[Task requirements] Please put each line of the listing below into a JSON list of strings, one string per line, with blank lines left out.

Start of Data for the task

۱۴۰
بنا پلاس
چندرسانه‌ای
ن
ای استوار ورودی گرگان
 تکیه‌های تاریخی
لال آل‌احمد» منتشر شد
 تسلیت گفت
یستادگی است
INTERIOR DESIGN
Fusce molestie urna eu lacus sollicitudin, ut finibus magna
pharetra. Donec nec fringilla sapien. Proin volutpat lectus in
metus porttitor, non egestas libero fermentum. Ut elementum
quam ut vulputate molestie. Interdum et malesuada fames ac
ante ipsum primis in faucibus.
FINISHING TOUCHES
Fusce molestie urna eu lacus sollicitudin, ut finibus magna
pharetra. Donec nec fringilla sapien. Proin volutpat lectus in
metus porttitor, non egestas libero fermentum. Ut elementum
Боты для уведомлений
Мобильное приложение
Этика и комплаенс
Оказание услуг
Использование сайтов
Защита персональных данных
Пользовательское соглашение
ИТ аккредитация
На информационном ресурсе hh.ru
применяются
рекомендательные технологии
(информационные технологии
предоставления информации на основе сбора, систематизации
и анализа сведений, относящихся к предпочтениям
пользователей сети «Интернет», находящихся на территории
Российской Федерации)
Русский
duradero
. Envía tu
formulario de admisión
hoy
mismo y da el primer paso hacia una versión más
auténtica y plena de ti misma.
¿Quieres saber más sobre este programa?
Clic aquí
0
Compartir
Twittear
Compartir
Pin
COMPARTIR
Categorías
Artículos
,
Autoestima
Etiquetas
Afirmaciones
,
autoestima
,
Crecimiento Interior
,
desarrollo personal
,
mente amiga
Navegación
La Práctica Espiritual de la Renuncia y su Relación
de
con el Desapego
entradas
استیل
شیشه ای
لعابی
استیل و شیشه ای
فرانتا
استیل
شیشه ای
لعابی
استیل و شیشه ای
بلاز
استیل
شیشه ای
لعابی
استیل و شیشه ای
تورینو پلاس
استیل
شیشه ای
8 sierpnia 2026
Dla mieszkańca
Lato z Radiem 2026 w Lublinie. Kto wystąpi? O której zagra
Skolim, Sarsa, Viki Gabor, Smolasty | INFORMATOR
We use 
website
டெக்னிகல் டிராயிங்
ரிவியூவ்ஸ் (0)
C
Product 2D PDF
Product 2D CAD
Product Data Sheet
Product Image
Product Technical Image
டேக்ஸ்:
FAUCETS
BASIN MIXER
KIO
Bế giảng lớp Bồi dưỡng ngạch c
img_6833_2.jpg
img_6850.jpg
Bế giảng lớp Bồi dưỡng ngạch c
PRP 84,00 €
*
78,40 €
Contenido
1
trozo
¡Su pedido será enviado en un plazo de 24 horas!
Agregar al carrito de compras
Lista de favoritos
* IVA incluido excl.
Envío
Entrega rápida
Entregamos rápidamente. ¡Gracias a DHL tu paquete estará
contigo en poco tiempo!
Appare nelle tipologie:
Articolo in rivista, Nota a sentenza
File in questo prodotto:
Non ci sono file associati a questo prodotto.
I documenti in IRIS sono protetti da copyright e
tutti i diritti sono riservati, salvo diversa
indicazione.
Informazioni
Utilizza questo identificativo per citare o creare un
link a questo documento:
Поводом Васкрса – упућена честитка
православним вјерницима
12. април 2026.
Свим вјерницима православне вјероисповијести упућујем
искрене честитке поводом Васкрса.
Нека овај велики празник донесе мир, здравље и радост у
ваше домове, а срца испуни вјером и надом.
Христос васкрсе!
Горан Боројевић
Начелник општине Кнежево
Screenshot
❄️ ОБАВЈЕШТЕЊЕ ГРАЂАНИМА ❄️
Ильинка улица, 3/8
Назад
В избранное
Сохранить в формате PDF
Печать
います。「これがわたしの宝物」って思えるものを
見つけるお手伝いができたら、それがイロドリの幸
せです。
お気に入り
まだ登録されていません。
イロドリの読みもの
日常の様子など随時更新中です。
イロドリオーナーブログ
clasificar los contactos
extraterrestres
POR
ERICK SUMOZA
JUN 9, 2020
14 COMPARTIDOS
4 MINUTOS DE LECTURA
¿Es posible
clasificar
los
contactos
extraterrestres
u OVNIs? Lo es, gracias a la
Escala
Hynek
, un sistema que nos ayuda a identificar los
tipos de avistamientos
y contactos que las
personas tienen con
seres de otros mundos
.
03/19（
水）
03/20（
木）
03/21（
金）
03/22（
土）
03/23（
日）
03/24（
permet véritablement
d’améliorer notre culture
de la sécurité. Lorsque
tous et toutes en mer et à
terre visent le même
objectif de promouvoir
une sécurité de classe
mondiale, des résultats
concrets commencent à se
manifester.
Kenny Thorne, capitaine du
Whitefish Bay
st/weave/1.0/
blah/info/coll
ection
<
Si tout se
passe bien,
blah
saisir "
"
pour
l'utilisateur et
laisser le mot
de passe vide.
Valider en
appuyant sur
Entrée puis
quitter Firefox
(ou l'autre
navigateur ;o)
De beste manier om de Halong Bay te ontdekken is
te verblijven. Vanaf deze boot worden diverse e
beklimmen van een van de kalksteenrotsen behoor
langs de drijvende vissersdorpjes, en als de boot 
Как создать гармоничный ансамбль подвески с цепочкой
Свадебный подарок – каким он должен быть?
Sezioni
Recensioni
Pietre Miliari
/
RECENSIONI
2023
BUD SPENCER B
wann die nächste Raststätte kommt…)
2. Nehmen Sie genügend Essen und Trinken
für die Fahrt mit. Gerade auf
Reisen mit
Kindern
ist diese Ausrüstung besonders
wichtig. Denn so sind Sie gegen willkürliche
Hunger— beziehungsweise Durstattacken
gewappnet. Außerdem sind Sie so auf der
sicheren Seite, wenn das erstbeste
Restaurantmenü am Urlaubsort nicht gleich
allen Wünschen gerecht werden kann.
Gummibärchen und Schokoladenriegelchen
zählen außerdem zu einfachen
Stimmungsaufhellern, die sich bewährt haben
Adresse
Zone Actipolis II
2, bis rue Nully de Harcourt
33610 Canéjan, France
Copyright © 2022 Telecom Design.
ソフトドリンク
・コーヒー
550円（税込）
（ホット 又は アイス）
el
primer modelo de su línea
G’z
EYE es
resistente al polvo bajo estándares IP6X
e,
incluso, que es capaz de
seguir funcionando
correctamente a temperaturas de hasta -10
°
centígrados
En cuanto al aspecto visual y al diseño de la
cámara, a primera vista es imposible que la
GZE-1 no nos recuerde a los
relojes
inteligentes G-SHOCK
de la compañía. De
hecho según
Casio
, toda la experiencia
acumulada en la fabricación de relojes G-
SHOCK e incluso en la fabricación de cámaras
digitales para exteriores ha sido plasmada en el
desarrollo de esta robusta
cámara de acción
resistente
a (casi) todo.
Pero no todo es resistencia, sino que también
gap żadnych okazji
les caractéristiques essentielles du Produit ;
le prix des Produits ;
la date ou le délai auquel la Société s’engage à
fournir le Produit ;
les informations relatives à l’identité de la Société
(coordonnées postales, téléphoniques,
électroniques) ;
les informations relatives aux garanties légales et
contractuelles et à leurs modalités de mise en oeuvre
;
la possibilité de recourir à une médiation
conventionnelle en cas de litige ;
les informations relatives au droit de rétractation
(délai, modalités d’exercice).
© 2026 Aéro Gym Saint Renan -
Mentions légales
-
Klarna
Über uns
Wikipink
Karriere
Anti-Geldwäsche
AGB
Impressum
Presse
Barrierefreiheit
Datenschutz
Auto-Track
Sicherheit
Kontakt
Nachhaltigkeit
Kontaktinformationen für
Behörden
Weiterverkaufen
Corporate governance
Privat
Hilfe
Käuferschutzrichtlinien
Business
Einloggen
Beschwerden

End of Data for the task

[Solution]
[
  "۱۴۰",
  "بنا پلاس",
  "چندرسانه‌ای",
  "ن",
  "ای استوار ورودی گرگان",
  " تکیه‌های تاریخی",
  "لال آل‌احمد» منتشر شد",
  " تسلیت گفت",
  "یستادگی است",
  "INTERIOR DESIGN",
  "Fusce molestie urna eu lacus sollicitudin, ut finibus magna",
  "pharetra. Donec nec fringilla sapien. Proin volutpat lectus in",
  "metus porttitor, non egestas libero fermentum. Ut elementum",
  "quam ut vulputate molestie. Interdum et malesuada fames ac",
  "ante ipsum primis in faucibus.",
  "FINISHING TOUCHES",
  "Fusce molestie urna eu lacus sollicitudin, ut finibus magna",
  "pharetra. Donec nec fringilla sapien. Proin volutpat lectus in",
  "metus porttitor, non egestas libero fermentum. Ut elementum",
  "Боты для уведомлений",
  "Мобильное приложение",
  "Этика и комплаенс",
  "Оказание услуг",
  "Использование сайтов",
  "Защита персональных данных",
  "Пользовательское соглашение",
  "ИТ аккредитация",
  "На информационном ресурсе hh.ru",
  "применяются",
  "рекомендательные технологии",
  "(информационные технологии",
  "предоставления информации на основе сбора, систематизации",
  "и анализа сведений, относящихся к предпочтениям",
  "пользователей сети «Интернет», находящихся на территории",
  "Российской Федерации)",
  "Русский",
  "duradero",
  ". Envía tu",
  "formulario de admisión",
  "hoy",
  "mismo y da el primer paso hacia una versión más",
  "auténtica y plena de ti misma.",
  "¿Quieres saber más sobre este programa?",
  "Clic aquí",
  "0",
  "Compartir",
  "Twittear",
  "Compartir",
  "Pin",
  "COMPARTIR",
  "Categorías",
  "Artículos",
  ",",
  "Autoestima",
  "Etiquetas",
  "Afirmaciones",
  ",",
  "autoestima",
  ",",
  "Crecimiento Interior",
  ",",
  "desarrollo personal",
  ",",
  "mente amiga",
  "Navegación",
  "La Práctica Espiritual de la Renuncia y su Relación",
  "de",
  "con el Desapego",
  "entradas",
  "استیل",
  "شیشه ای",
  "لعابی",
  "استیل و شیشه ای",
  "فرانتا",
  "استیل",
  "شیشه ای",
  "لعابی",
  "استیل و شیشه ای",
  "بلاز",
  "استیل",
  "شیشه ای",
  "لعابی",
  "استیل و شیشه ای",
  "تورینو پلاس",
  "استیل",
  "شیشه ای",
  "8 sierpnia 2026",
  "Dla mieszkańca",
  "Lato z Radiem 2026 w Lublinie. Kto wystąpi? O której zagra",
  "Skolim, Sarsa, Viki Gabor, Smolasty | INFORMATOR",
  "We use ",
  "website",
  "டெக்னிகல் டிராயிங்",
  "ரிவியூவ்ஸ் (0)",
  "C",
  "Product 2D PDF",
  "Product 2D CAD",
  "Product Data Sheet",
  "Product Image",
  "Product Technical Image",
  "டேக்ஸ்:",
  "FAUCETS",
  "BASIN MIXER",
  "KIO",
  "Bế giảng lớp Bồi dưỡng ngạch c",
  "img_6833_2.jpg",
  "img_6850.jpg",
  "Bế giảng lớp Bồi dưỡng ngạch c",
  "PRP 84,00 €",
  "*",
  "78,40 €",
  "Contenido",
  "1",
  "trozo",
  "¡Su pedido será enviado en un plazo de 24 horas!",
  "Agregar al carrito de compras",
  "Lista de favoritos",
  "* IVA incluido excl.",
  "Envío",
  "Entrega rápida",
  "Entregamos rápidamente. ¡Gracias a DHL tu paquete estará",
  "contigo en poco tiempo!",
  "Appare nelle tipologie:",
  "Articolo in rivista, Nota a sentenza",
  "File in questo prodotto:",
  "Non ci sono file associati a questo prodotto.",
  "I documenti in IRIS sono protetti da copyright e",
  "tutti i diritti sono riservati, salvo diversa",
  "indicazione.",
  "Informazioni",
  "Utilizza questo identificativo per citare o creare un",
  "link a questo documento:",
  "Поводом Васкрса – упућена честитка",
  "православним вјерницима",
  "12. април 2026.",
  "Свим вјерницима православне вјероисповијести упућујем",
  "искрене честитке поводом Васкрса.",
  "Нека овај велики празник донесе мир, здравље и радост у",
  "ваше домове, а срца испуни вјером и надом.",
  "Христос васкрсе!",
  "Горан Боројевић",
  "Начелник општине Кнежево",
  "Screenshot",
  "❄️ ОБАВЈЕШТЕЊЕ ГРАЂАНИМА ❄️",
  "Ильинка улица, 3/8",
  "Назад",
  "В избранное",
  "Сохранить в формате PDF",
  "Печать",
  "います。「これがわたしの宝物」って思えるものを",
  "見つけるお手伝いができたら、それがイロドリの幸",
  "せです。",
  "お気に入り",
  "まだ登録されていません。",
  "イロドリの読みもの",
  "日常の様子など随時更新中です。",
  "イロドリオーナーブログ",
  "clasificar los contactos",
  "extraterrestres",
  "POR",
  "ERICK SUMOZA",
  "JUN 9, 2020",
  "14 COMPARTIDOS",
  "4 MINUTOS DE LECTURA",
  "¿Es posible",
  "clasificar",
  "los",
  "contactos",
  "extraterrestres",
  "u OVNIs? Lo es, gracias a la",
  "Escala",
  "Hynek",
  ", un sistema que nos ayuda a identificar los",
  "tipos de avistamientos",
  "y contactos que las",
  "personas tienen con",
  "seres de otros mundos",
  ".",
  "03/19（",
  "水）",
  "03/20（",
  "木）",
  "03/21（",
  "金）",
  "03/22（",
  "土）",
  "03/23（",
  "日）",
  "03/24（",
  "permet véritablement",
  "d’améliorer notre culture",
  "de la sécurité. Lorsque",
  "tous et toutes en mer et à",
  "terre visent le même",
  "objectif de promouvoir",
  "une sécurité de classe",
  "mondiale, des résultats",
  "concrets commencent à se",
  "manifester.",
  "Kenny Thorne, capitaine du",
  "Whitefish Bay",
  "st/weave/1.0/",
  "blah/info/coll",
  "ection",
  "<",
  "Si tout se",
  "passe bien,",
  "blah",
  "saisir \"",
  "\"",
  "pour",
  "l'utilisateur et",
  "laisser le mot",
  "de passe vide.",
  "Valider en",
  "appuyant sur",
  "Entrée puis",
  "quitter Firefox",
  "(ou l'autre",
  "navigateur ;o)",
  "De beste manier om de Halong Bay te ontdekken is",
  "te verblijven. Vanaf deze boot worden diverse e",
  "beklimmen van een van de kalksteenrotsen behoor",
  "langs de drijvende vissersdorpjes, en als de boot ",
  "Как создать гармоничный ансамбль подвески с цепочкой",
  "Свадебный подарок – каким он должен быть?",
  "Sezioni",
  "Recensioni",
  "Pietre Miliari",
  "/",
  "RECENSIONI",
  "2023",
  "BUD SPENCER B",
  "wann die nächste Raststätte kommt…)",
  "2. Nehmen Sie genügend Essen und Trinken",
  "für die Fahrt mit. Gerade auf",
  "Reisen mit",
  "Kindern",
  "ist diese Ausrüstung besonders",
  "wichtig. Denn so sind Sie gegen willkürliche",
  "Hunger— beziehungsweise Durstattacken",
  "gewappnet. Außerdem sind Sie so auf der",
  "sicheren Seite, wenn das erstbeste",
  "Restaurantmenü am Urlaubsort nicht gleich",
  "allen Wünschen gerecht werden kann.",
  "Gummibärchen und Schokoladenriegelchen",
  "zählen außerdem zu einfachen",
  "Stimmungsaufhellern, die sich bewährt haben",
  "Adresse",
  "Zone Actipolis II",
  "2, bis rue Nully de Harcourt",
  "33610 Canéjan, France",
  "Copyright © 2022 Telecom Design.",
  "ソフトドリンク",
  "・コーヒー",
  "550円（税込）",
  "（ホット 又は アイス）",
  "el",
  "primer modelo de su línea",
  "G’z",
  "EYE es",
  "resistente al polvo bajo estándares IP6X",
  "e,",
  "incluso, que es capaz de",
  "seguir funcionando",
  "correctamente a temperaturas de hasta -10",
  "°",
  "centígrados",
  "En cuanto al aspecto visual y al diseño de la",
  "cámara, a primera vista es imposible que la",
  "GZE-1 no nos recuerde a los",
  "relojes",
  "inteligentes G-SHOCK",
  "de la compañía. De",
  "hecho según",
  "Casio",
  ", toda la experiencia",
  "acumulada en la fabricación de relojes G-",
  "SHOCK e incluso en la fabricación de cámaras",
  "digitales para exteriores ha sido plasmada en el",
  "desarrollo de esta robusta",
  "cámara de acción",
  "resistente",
  "a (casi) todo.",
  "Pero no todo es resistencia, sino que también",
  "gap żadnych okazji",
  "les caractéristiques essentielles du Produit ;",
  "le prix des Produits ;",
  "la date ou le délai auquel la Société s’engage à",
  "fournir le Produit ;",
  "les informations relatives à l’identité de la Société",
  "(coordonnées postales, téléphoniques,",
  "électroniques) ;",
  "les informations relatives aux garanties légales et",
  "contractuelles et à leurs modalités de mise en oeuvre",
  ";",
  "la possibilité de recourir à une médiation",
  "conventionnelle en cas de litige ;",
  "les informations relatives au droit de rétractation",
  "(délai, modalités d’exercice).",
  "© 2026 Aéro Gym Saint Renan -",
  "Mentions légales",
  "-",
  "Klarna",
  "Über uns",
  "Wikipink",
  "Karriere",
  "Anti-Geldwäsche",
  "AGB",
  "Impressum",
  "Presse",
  "Barrierefreiheit",
  "Datenschutz",
  "Auto-Track",
  "Sicherheit",
  "Kontakt",
  "Nachhaltigkeit",
  "Kontaktinformationen für",
  "Behörden",
  "Weiterverkaufen",
  "Corporate governance",
  "Privat",
  "Hilfe",
  "Käuferschutzrichtlinien",
  "Business",
  "Einloggen",
  "Beschwerden"
]